ACTION ITEM ▸ Every line of the data must be retyped exactly as it stands.

SUPPLIED DATA ▸
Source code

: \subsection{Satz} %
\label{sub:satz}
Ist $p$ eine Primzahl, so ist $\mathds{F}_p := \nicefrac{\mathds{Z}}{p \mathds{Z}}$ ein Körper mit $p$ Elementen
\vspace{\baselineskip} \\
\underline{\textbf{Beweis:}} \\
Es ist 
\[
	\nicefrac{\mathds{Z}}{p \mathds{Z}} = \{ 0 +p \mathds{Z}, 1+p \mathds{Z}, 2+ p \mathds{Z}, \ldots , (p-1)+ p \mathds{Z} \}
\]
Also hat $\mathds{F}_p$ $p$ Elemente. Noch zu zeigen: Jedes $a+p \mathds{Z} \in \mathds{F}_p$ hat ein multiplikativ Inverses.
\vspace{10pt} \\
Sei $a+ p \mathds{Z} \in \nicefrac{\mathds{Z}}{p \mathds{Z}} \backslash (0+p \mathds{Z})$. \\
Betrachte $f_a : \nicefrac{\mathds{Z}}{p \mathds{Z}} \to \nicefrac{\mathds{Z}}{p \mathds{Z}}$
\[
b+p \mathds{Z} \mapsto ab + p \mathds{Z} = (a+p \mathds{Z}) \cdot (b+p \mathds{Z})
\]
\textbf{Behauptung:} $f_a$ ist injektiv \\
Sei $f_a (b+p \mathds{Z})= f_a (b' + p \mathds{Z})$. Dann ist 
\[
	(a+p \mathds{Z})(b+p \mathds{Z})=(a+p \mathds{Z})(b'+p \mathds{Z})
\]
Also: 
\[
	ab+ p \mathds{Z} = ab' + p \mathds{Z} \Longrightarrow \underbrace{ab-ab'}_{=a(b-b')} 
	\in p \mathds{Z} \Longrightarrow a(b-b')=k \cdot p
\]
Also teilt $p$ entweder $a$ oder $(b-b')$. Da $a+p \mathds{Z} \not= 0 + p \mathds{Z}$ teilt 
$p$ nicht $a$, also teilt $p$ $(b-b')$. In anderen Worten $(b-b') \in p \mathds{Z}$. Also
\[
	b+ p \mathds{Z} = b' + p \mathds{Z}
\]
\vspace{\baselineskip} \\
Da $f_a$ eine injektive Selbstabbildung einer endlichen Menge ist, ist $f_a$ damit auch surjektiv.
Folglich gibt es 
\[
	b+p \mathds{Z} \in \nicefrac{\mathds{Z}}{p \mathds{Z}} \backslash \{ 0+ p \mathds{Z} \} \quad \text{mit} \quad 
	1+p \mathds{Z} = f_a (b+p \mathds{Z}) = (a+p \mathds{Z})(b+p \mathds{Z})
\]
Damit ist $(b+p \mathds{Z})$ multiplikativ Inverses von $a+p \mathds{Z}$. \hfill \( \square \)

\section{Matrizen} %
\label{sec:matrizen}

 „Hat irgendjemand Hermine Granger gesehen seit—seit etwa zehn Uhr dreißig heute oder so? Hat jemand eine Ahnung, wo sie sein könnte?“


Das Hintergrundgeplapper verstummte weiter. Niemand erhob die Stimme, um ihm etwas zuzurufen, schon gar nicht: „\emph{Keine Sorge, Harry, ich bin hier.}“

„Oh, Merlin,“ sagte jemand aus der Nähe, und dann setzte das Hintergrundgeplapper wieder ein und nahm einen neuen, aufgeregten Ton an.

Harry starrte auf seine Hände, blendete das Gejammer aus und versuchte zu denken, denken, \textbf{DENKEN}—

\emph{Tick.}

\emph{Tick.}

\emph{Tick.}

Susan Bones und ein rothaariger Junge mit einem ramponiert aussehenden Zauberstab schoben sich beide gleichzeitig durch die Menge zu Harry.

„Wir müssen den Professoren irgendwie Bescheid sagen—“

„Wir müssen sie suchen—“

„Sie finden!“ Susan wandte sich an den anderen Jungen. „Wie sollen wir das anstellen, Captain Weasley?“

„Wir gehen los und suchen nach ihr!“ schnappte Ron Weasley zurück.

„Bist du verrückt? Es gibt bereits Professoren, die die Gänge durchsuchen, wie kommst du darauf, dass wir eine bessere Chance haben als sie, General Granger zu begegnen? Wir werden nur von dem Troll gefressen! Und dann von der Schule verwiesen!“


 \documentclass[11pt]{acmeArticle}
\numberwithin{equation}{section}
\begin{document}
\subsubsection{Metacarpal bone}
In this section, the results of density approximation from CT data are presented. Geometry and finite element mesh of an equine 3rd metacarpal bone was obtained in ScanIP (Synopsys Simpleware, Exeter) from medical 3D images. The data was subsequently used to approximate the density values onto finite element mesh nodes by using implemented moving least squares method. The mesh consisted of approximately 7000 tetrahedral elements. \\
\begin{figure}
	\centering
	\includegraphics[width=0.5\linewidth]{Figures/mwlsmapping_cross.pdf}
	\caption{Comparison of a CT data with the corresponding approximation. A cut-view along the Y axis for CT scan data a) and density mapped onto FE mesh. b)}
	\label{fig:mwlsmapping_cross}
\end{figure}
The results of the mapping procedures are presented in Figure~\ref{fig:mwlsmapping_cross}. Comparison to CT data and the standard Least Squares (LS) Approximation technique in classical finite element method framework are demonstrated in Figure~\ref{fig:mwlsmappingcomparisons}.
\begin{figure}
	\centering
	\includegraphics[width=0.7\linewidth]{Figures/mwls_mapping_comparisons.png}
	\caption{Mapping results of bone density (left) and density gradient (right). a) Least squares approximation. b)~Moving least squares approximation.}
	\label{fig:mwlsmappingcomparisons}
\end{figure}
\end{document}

SOLUTION ▸
Source code

: \subsection{Satz} %
\label{sub:satz}
Ist $p$ eine Primzahl, so ist $\mathds{F}_p := \nicefrac{\mathds{Z}}{p \mathds{Z}}$ ein Körper mit $p$ Elementen
\vspace{\baselineskip} \\
\underline{\textbf{Beweis:}} \\
Es ist 
\[
	\nicefrac{\mathds{Z}}{p \mathds{Z}} = \{ 0 +p \mathds{Z}, 1+p \mathds{Z}, 2+ p \mathds{Z}, \ldots , (p-1)+ p \mathds{Z} \}
\]
Also hat $\mathds{F}_p$ $p$ Elemente. Noch zu zeigen: Jedes $a+p \mathds{Z} \in \mathds{F}_p$ hat ein multiplikativ Inverses.
\vspace{10pt} \\
Sei $a+ p \mathds{Z} \in \nicefrac{\mathds{Z}}{p \mathds{Z}} \backslash (0+p \mathds{Z})$. \\
Betrachte $f_a : \nicefrac{\mathds{Z}}{p \mathds{Z}} \to \nicefrac{\mathds{Z}}{p \mathds{Z}}$
\[
b+p \mathds{Z} \mapsto ab + p \mathds{Z} = (a+p \mathds{Z}) \cdot (b+p \mathds{Z})
\]
\textbf{Behauptung:} $f_a$ ist injektiv \\
Sei $f_a (b+p \mathds{Z})= f_a (b' + p \mathds{Z})$. Dann ist 
\[
	(a+p \mathds{Z})(b+p \mathds{Z})=(a+p \mathds{Z})(b'+p \mathds{Z})
\]
Also: 
\[
	ab+ p \mathds{Z} = ab' + p \mathds{Z} \Longrightarrow \underbrace{ab-ab'}_{=a(b-b')} 
	\in p \mathds{Z} \Longrightarrow a(b-b')=k \cdot p
\]
Also teilt $p$ entweder $a$ oder $(b-b')$. Da $a+p \mathds{Z} \not= 0 + p \mathds{Z}$ teilt 
$p$ nicht $a$, also teilt $p$ $(b-b')$. In anderen Worten $(b-b') \in p \mathds{Z}$. Also
\[
	b+ p \mathds{Z} = b' + p \mathds{Z}
\]
\vspace{\baselineskip} \\
Da $f_a$ eine injektive Selbstabbildung einer endlichen Menge ist, ist $f_a$ damit auch surjektiv.
Folglich gibt es 
\[
	b+p \mathds{Z} \in \nicefrac{\mathds{Z}}{p \mathds{Z}} \backslash \{ 0+ p \mathds{Z} \} \quad \text{mit} \quad 
	1+p \mathds{Z} = f_a (b+p \mathds{Z}) = (a+p \mathds{Z})(b+p \mathds{Z})
\]
Damit ist $(b+p \mathds{Z})$ multiplikativ Inverses von $a+p \mathds{Z}$. \hfill \( \square \)

\section{Matrizen} %
\label{sec:matrizen}

 „Hat irgendjemand Hermine Granger gesehen seit—seit etwa zehn Uhr dreißig heute oder so? Hat jemand eine Ahnung, wo sie sein könnte?“


Das Hintergrundgeplapper verstummte weiter. Niemand erhob die Stimme, um ihm etwas zuzurufen, schon gar nicht: „\emph{Keine Sorge, Harry, ich bin hier.}“

„Oh, Merlin,“ sagte jemand aus der Nähe, und dann setzte das Hintergrundgeplapper wieder ein und nahm einen neuen, aufgeregten Ton an.

Harry starrte auf seine Hände, blendete das Gejammer aus und versuchte zu denken, denken, \textbf{DENKEN}—

\emph{Tick.}

\emph{Tick.}

\emph{Tick.}

Susan Bones und ein rothaariger Junge mit einem ramponiert aussehenden Zauberstab schoben sich beide gleichzeitig durch die Menge zu Harry.

„Wir müssen den Professoren irgendwie Bescheid sagen—“

„Wir müssen sie suchen—“

„Sie finden!“ Susan wandte sich an den anderen Jungen. „Wie sollen wir das anstellen, Captain Weasley?“

„Wir gehen los und suchen nach ihr!“ schnappte Ron Weasley zurück.

„Bist du verrückt? Es gibt bereits Professoren, die die Gänge durchsuchen, wie kommst du darauf, dass wir eine bessere Chance haben als sie, General Granger zu begegnen? Wir werden nur von dem Troll gefressen! Und dann von der Schule verwiesen!“


 \documentclass[11pt]{acmeArticle}
\numberwithin{equation}{section}
\begin{document}
\subsubsection{Metacarpal bone}
In this section, the results of density approximation from CT data are presented. Geometry and finite element mesh of an equine 3rd metacarpal bone was obtained in ScanIP (Synopsys Simpleware, Exeter) from medical 3D images. The data was subsequently used to approximate the density values onto finite element mesh nodes by using implemented moving least squares method. The mesh consisted of approximately 7000 tetrahedral elements. \\
\begin{figure}
	\centering
	\includegraphics[width=0.5\linewidth]{Figures/mwlsmapping_cross.pdf}
	\caption{Comparison of a CT data with the corresponding approximation. A cut-view along the Y axis for CT scan data a) and density mapped onto FE mesh. b)}
	\label{fig:mwlsmapping_cross}
\end{figure}
The results of the mapping procedures are presented in Figure~\ref{fig:mwlsmapping_cross}. Comparison to CT data and the standard Least Squares (LS) Approximation technique in classical finite element method framework are demonstrated in Figure~\ref{fig:mwlsmappingcomparisons}.
\begin{figure}
	\centering
	\includegraphics[width=0.7\linewidth]{Figures/mwls_mapping_comparisons.png}
	\caption{Mapping results of bone density (left) and density gradient (right). a) Least squares approximation. b)~Moving least squares approximation.}
	\label{fig:mwlsmappingcomparisons}
\end{figure}
\end{document}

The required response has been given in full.